▶ **DIRECTIONS**
Transcribe all of the entries below exactly. Leave out the pictures.

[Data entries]
*-*-*

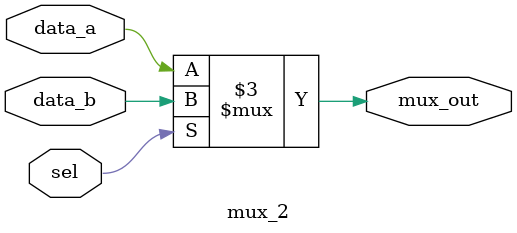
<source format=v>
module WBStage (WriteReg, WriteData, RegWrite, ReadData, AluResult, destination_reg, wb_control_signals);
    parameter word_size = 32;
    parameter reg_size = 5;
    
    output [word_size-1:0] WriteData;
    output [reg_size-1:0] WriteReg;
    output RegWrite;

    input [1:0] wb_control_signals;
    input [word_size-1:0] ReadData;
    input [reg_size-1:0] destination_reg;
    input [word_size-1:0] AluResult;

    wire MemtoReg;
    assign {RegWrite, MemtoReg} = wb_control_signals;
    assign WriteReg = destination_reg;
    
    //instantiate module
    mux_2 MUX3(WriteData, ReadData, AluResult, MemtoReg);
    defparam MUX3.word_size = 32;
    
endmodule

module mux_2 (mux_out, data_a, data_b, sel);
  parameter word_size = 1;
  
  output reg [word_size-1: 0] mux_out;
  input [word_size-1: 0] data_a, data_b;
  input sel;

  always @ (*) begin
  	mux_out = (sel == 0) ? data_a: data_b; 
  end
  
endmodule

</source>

*-*-*

▶ **WRITTEN SOLUTION**
<source format=v>
module WBStage (WriteReg, WriteData, RegWrite, ReadData, AluResult, destination_reg, wb_control_signals);
    parameter word_size = 32;
    parameter reg_size = 5;
    
    output [word_size-1:0] WriteData;
    output [reg_size-1:0] WriteReg;
    output RegWrite;

    input [1:0] wb_control_signals;
    input [word_size-1:0] ReadData;
    input [reg_size-1:0] destination_reg;
    input [word_size-1:0] AluResult;

    wire MemtoReg;
    assign {RegWrite, MemtoReg} = wb_control_signals;
    assign WriteReg = destination_reg;
    
    //instantiate module
    mux_2 MUX3(WriteData, ReadData, AluResult, MemtoReg);
    defparam MUX3.word_size = 32;
    
endmodule

module mux_2 (mux_out, data_a, data_b, sel);
  parameter word_size = 1;
  
  output reg [word_size-1: 0] mux_out;
  input [word_size-1: 0] data_a, data_b;
  input sel;

  always @ (*) begin
  	mux_out = (sel == 0) ? data_a: data_b; 
  end
  
endmodule

</source>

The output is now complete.